Evaluating Your Facility’s Needs for Indoor and Outdoor Positioning
By Don Millick
Posted July 13, 2022
From time to time during my work with customers, a question pops up: “What do you mean by ‘indoor positioning’? Can’t you track me outside?”
For corrections and behavioral health facilities—the types of complex physical environments in which ATLAS technology excels—both indoor and outdoor visibility are often required, so the question is a valid one.
Put simply, indoor and outdoor positioning make use of the same technology, just at different levels of granularity. Actall’s zone-based philosophy allows for coverage of facility areas large and small, and our system is built to scale up or down as needed. So, yes—we can track you wherever.
Here’s a look at how Actall’s real-time locating system (RTLS) works, inside and out:
Indoor Positioning in Complex Environments
In a corrections context, planners and key contacts at initial stages of engagement with Actall are primarily concerned with ensuring safety and security for staff and inmates inside the facility itself—but we always emphasize how important it is to consider outdoor needs such as recreation yards and facility grounds.
Looking ahead can be extremely helpful in evaluating a facility’s RTLS needs. For example, one customer had to go back to the drawing board, apply for more budget and dig additional utility trenches to address outdoor coverage needs that arose after the initial installation of Actall’s ATLAS technology inside the facility. While the customer’s long-term plans included construction of a recreation yard, the facility still required outdoor positioning in a short-term capacity to ensure staff safety.
For these reasons, we always encourage clients to take a future-focused look when evaluating their RTLS outdoor tracking needs. That yard or garden may not be built out and operational at the same time as the facility itself, but if the need is identified and planned for, it will avoid headaches down the line.
Granularity at Any Scale
Once areas of coverage are identified and specs are drawn up, the onsite integration team places locators strategically—as close together or far apart as needed. These locators take in “pings” from active tags that corrections officers are wearing, for example.
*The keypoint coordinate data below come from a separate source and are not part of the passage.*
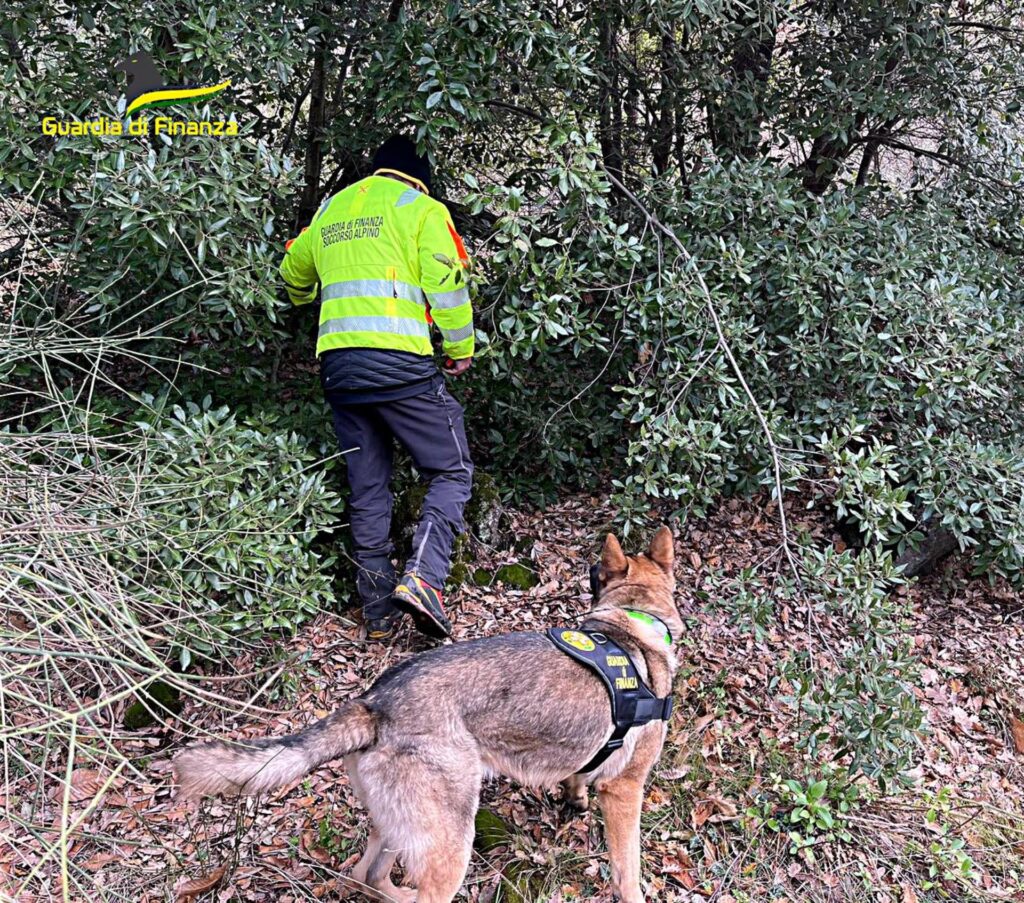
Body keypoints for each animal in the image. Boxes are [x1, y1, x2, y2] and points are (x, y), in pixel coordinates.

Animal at [173, 528, 684, 900]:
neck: (632, 623)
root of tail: (375, 704)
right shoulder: (626, 791)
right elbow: (627, 872)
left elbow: (577, 777)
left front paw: (574, 799)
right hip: (452, 846)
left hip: (396, 829)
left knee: (366, 875)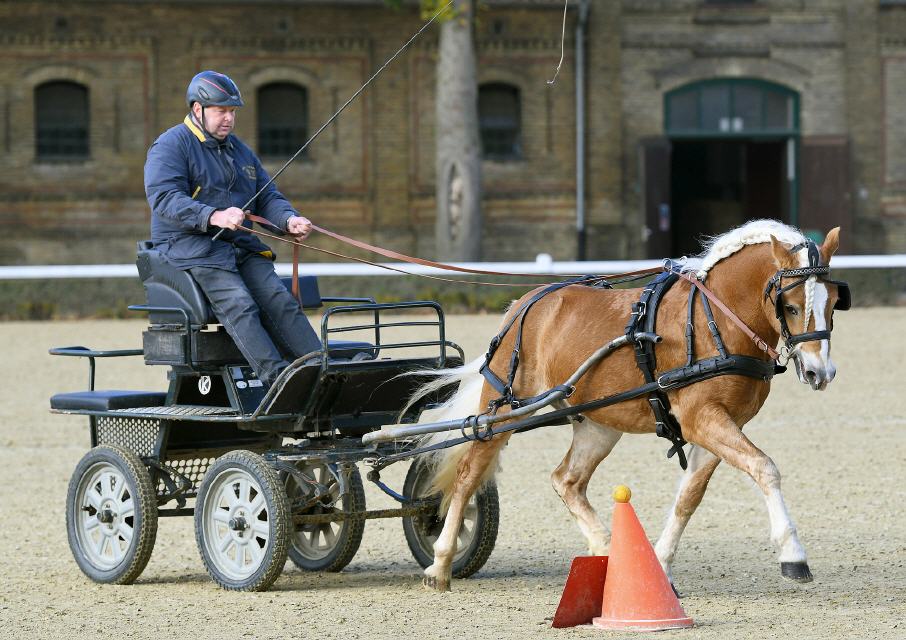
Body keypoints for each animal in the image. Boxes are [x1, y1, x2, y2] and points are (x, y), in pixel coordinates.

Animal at [414, 219, 848, 592]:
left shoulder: (721, 426)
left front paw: (660, 567)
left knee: (566, 480)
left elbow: (688, 498)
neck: (715, 322)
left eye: (832, 304)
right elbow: (765, 468)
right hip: (504, 408)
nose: (820, 372)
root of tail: (526, 302)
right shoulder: (702, 419)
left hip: (600, 423)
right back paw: (440, 563)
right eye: (790, 306)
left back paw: (607, 550)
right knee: (468, 474)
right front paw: (793, 554)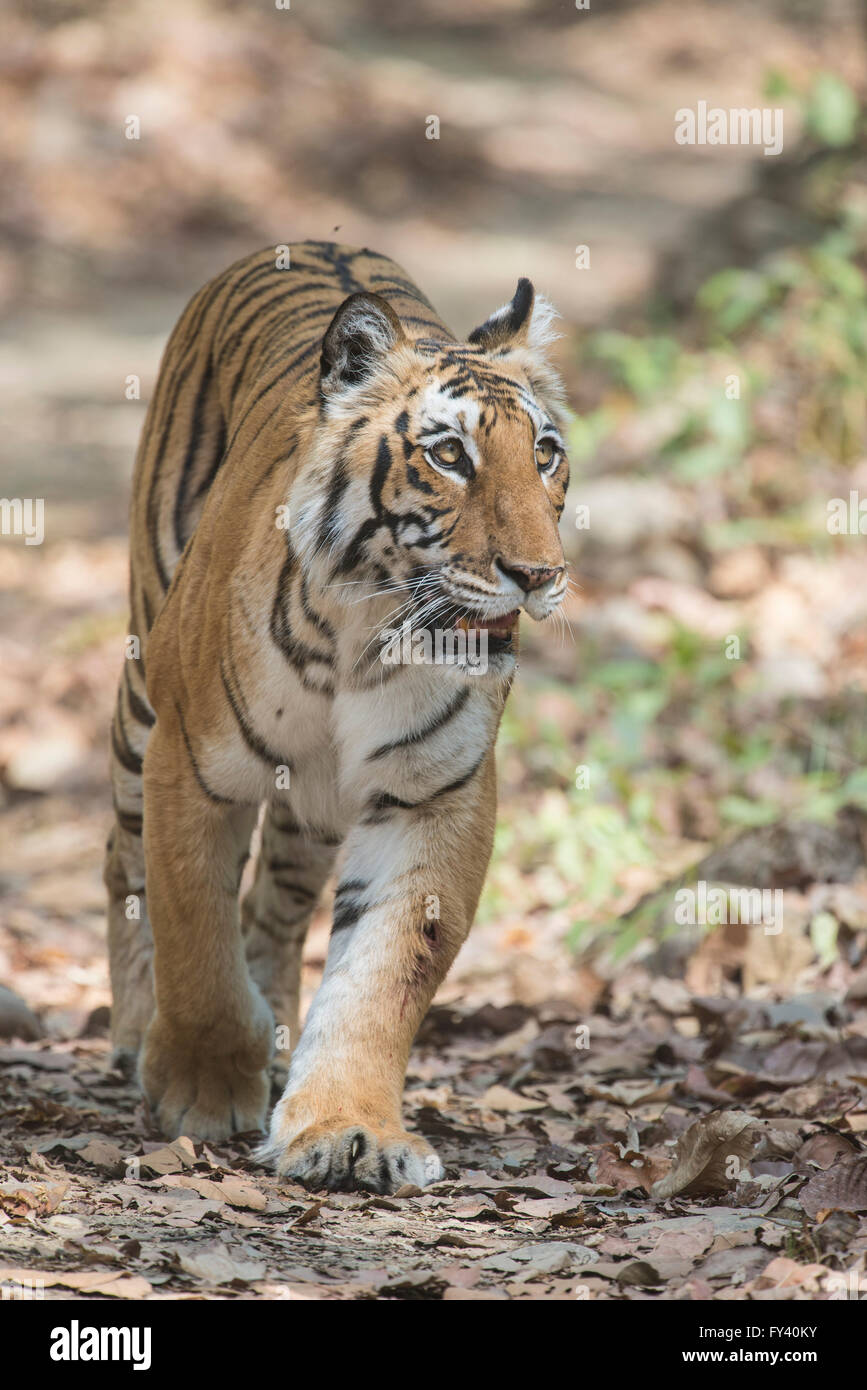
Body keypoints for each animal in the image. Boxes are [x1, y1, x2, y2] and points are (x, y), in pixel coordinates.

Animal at [106, 241, 569, 1195]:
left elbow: (385, 972)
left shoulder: (433, 795)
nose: (539, 574)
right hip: (140, 701)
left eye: (544, 455)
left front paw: (346, 1128)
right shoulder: (190, 762)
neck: (370, 629)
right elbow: (193, 933)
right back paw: (136, 1035)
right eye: (449, 455)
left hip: (311, 808)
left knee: (276, 910)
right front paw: (203, 1091)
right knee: (122, 869)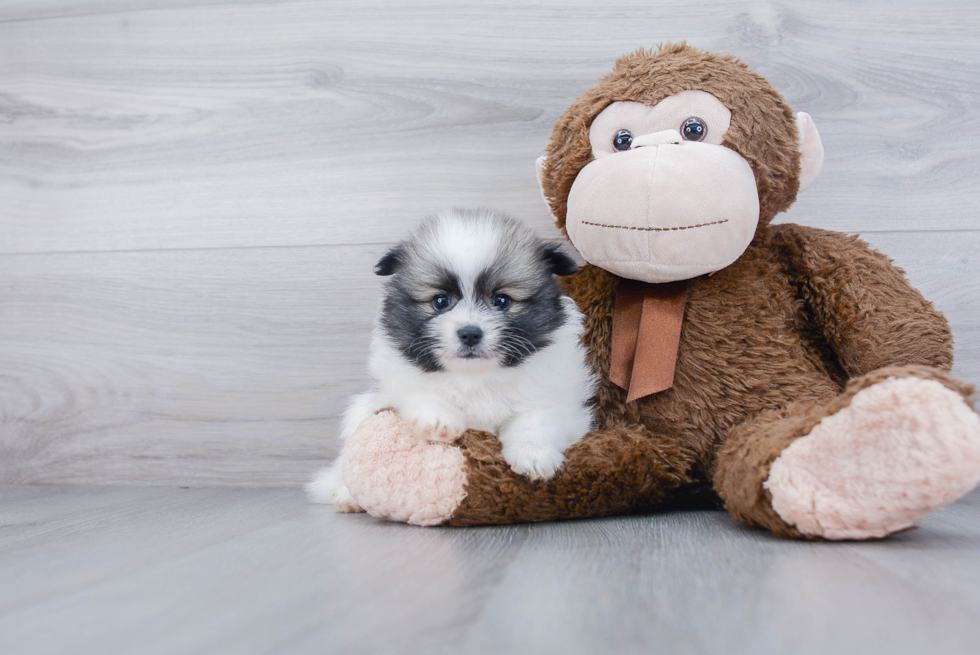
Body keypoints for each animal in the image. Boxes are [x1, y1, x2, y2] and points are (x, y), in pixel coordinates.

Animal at [306, 208, 596, 510]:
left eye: (501, 301)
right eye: (441, 301)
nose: (470, 333)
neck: (475, 376)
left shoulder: (558, 400)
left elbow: (535, 420)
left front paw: (534, 455)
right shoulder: (395, 387)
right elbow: (420, 394)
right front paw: (439, 419)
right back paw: (347, 497)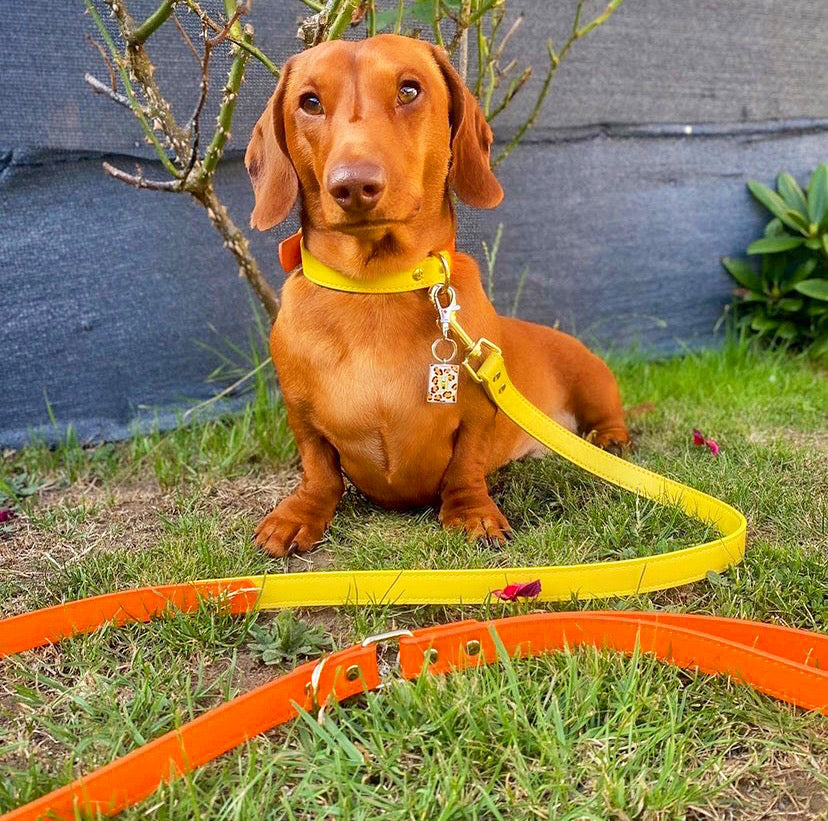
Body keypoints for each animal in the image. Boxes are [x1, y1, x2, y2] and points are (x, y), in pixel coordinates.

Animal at [246, 33, 628, 556]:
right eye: (309, 102)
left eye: (409, 89)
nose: (354, 185)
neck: (377, 287)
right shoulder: (302, 418)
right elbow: (320, 471)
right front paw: (300, 513)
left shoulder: (477, 414)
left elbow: (465, 465)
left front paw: (472, 512)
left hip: (594, 382)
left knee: (612, 420)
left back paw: (609, 441)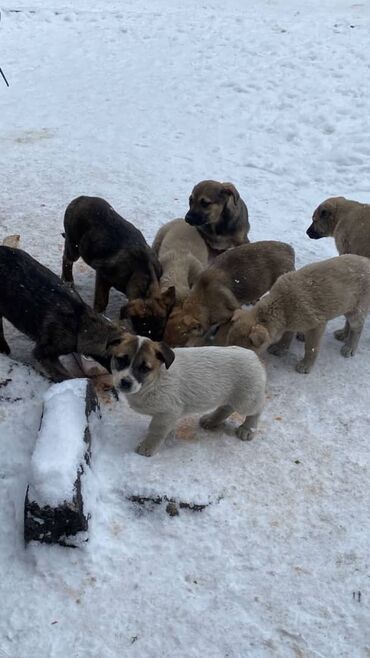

These pings show which zone officers are in, so if they request backup, it’s clear where it’s needed.
The closer the locators are placed, the narrower the zone, and the finer level of detail or granularity there is in a specific location—elevating safety in facilities where coverage down to a room or cell is necessary.
Open areas, such as a recreation yard where there is a high level of visibility, don’t necessarily need locators every 5 to 15 feet. But having them placed strategically (such as behind sheds or other sheltered, lower-visibility areas) means if a corrections officer needs backup, other officers will know quickly and easily which zone to go to.
This kind of flexibility and scaling is by design: As coverage needs change due to facility renovation or repurposing, Actall’s systems are built to adapt with them. Our mission is to ensure facilities are equipped with solutions that meet their needs and keep staff safe, leading to fewer adverse incidents and an overall increase in on-the-job wellness—which means less turnover.